Compounding the problem, some of the most hardheaded leaders romanticize 24/7 life…  
Something happens to our sense of time when we become parents. Time becomes a prized commodity, something we’d rather not waste. When our time is being misused—by either ourselves or others—we want to punch the clock, literally. It’s always aggravating when the person who called the 2:00 meeting shows up at 2:15 and then blows another fifteen minutes off topic. It’s even worse when you’d like to leave by 5:15, not 5:45. That’s half an hour your child will be waiting for you at day care (accruing those infuriating late fees.)

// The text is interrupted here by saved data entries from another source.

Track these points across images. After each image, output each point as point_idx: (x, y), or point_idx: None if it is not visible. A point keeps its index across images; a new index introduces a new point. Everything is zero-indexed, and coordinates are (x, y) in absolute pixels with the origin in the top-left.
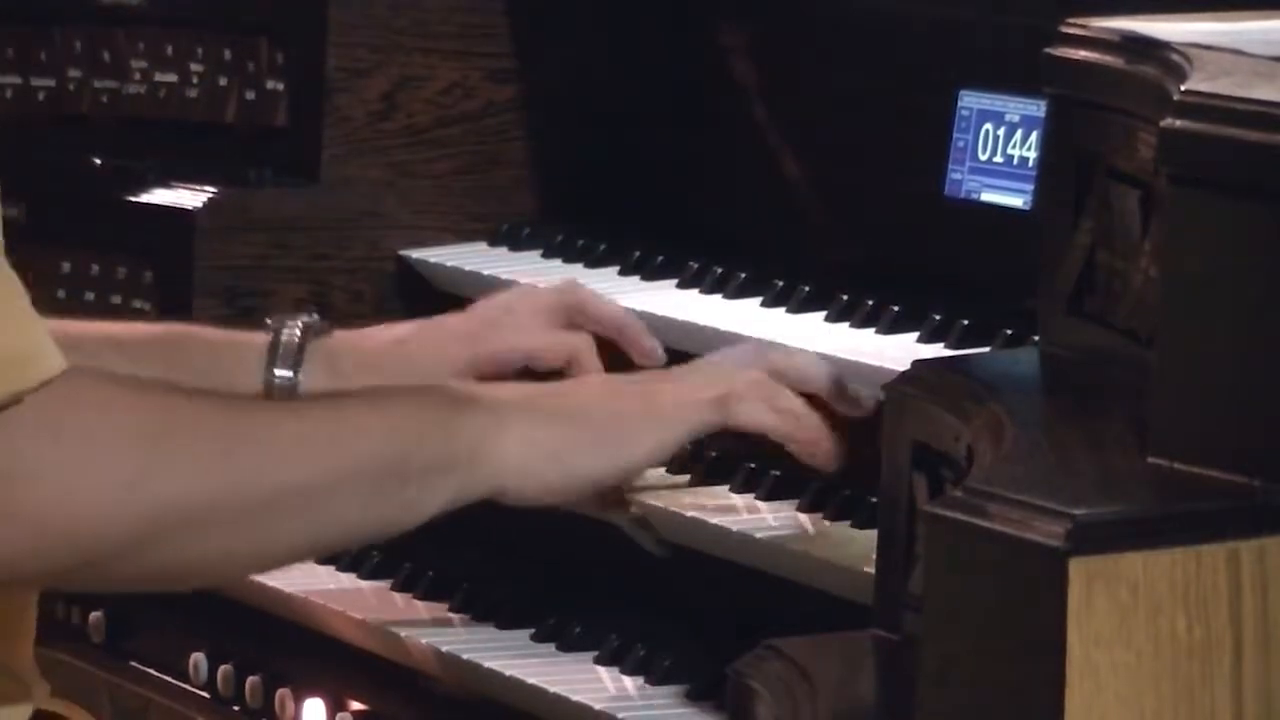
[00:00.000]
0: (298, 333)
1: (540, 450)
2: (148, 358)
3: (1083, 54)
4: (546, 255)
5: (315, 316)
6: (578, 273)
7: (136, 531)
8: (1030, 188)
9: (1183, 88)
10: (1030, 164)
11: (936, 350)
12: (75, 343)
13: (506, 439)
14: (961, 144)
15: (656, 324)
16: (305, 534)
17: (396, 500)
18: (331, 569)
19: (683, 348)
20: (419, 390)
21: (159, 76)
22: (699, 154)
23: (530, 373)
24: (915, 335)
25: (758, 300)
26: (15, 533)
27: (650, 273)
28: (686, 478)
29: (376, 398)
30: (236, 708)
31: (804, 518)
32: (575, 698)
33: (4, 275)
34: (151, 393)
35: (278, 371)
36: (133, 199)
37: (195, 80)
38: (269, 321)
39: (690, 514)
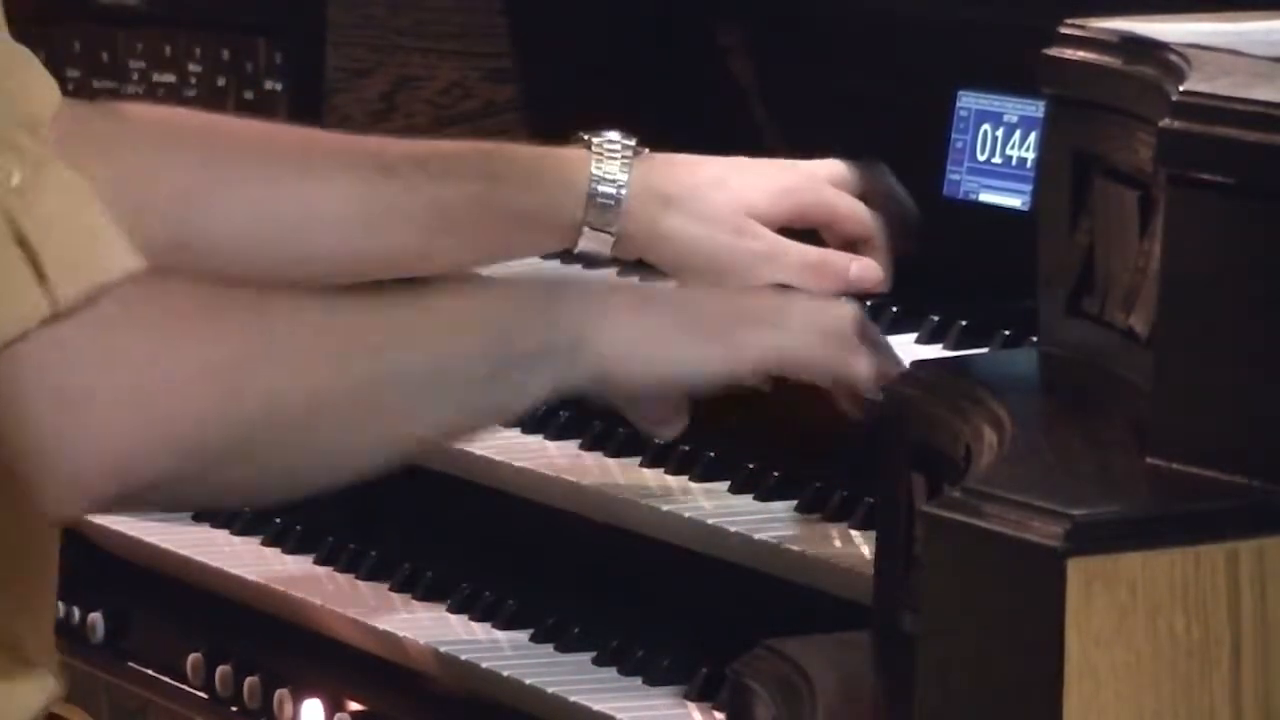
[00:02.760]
0: (618, 148)
1: (647, 336)
2: (469, 172)
3: (1081, 54)
4: (545, 255)
5: (633, 139)
6: (577, 272)
7: (247, 423)
8: (1029, 188)
9: (1181, 88)
10: (1029, 164)
11: (935, 351)
12: (391, 164)
13: (611, 323)
14: (960, 144)
15: None
16: (413, 423)
17: (502, 385)
18: (330, 569)
19: None
20: (515, 279)
21: (157, 77)
22: (699, 154)
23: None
24: (914, 336)
25: None
26: (122, 436)
27: (650, 273)
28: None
29: (474, 286)
30: (235, 708)
31: (804, 518)
32: (574, 698)
33: (65, 177)
34: (242, 289)
35: (601, 188)
36: None
37: (194, 81)
38: (585, 136)
39: (689, 514)
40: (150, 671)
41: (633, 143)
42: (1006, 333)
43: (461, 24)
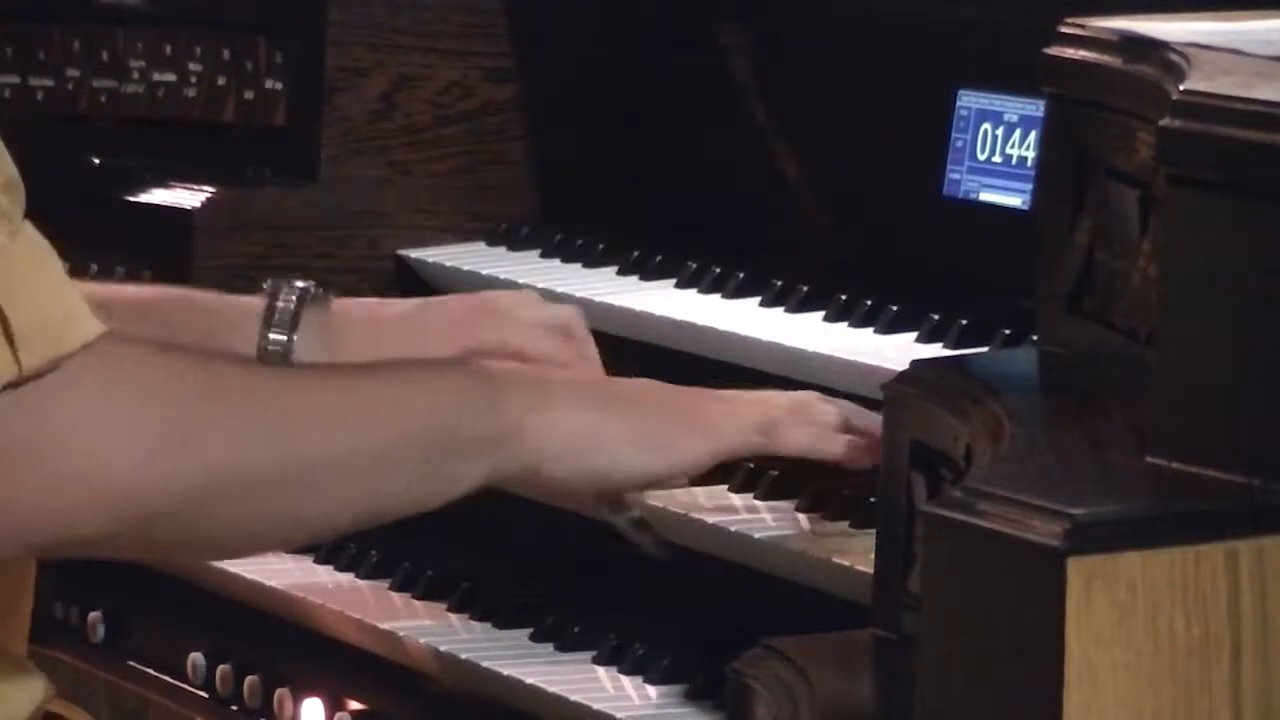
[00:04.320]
0: (294, 298)
1: (585, 436)
2: (146, 320)
3: (1081, 54)
4: (545, 255)
5: (312, 284)
6: (575, 272)
7: (185, 492)
8: (1029, 187)
9: (1181, 87)
10: (1029, 164)
11: (935, 350)
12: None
13: (552, 418)
14: (960, 143)
15: (655, 324)
16: (353, 503)
17: (444, 472)
18: (330, 568)
19: (681, 347)
20: (465, 362)
21: (157, 76)
22: (698, 154)
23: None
24: (914, 335)
25: (756, 300)
26: (67, 495)
27: (649, 272)
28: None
29: (423, 368)
30: (235, 707)
31: (803, 517)
32: (574, 697)
33: (34, 242)
34: (195, 358)
35: (272, 335)
36: (131, 198)
37: (193, 80)
38: (265, 286)
39: (690, 514)
40: (150, 671)
41: (310, 285)
42: (1006, 332)
43: (461, 24)
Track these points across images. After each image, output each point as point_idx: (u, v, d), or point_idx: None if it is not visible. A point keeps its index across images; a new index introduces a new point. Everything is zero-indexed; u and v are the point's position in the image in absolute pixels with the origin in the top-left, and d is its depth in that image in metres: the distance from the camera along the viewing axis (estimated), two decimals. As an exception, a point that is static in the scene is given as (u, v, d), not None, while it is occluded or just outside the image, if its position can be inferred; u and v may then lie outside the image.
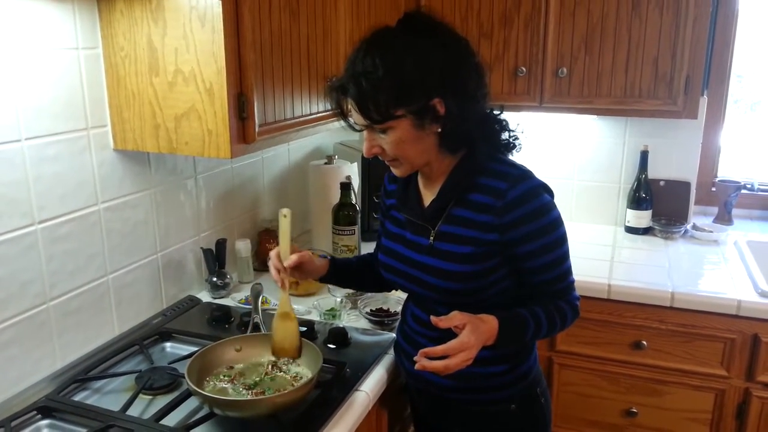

“‘This is the dumbest meeting I’ve sat through in my life.’ That was all I could think. It was an important client but we weren’t using our time well and I had to leave to make my daughter’s event,” said Grace, the advertising executive. “Before kids, I’d bought into this idea ‘I’m a partner at this big firm and this is what we do.’ But when there are kids who need you for specific things, you acknowledge the truth—that we spend a lot of time doing stupid things at work.”
It gets harder to see 24/7 as heroic when you know how much it hurts the well-being of kids (and of your marriage and spouse). You can’t get good results unless you put in good, hard work, but as Doug, a professor of psychiatry, says, “Sometimes I think we overdo it. When people feel they’re expected to be at the office for twelve hours a day, they spend a lot more time bullshitting at the water cooler.”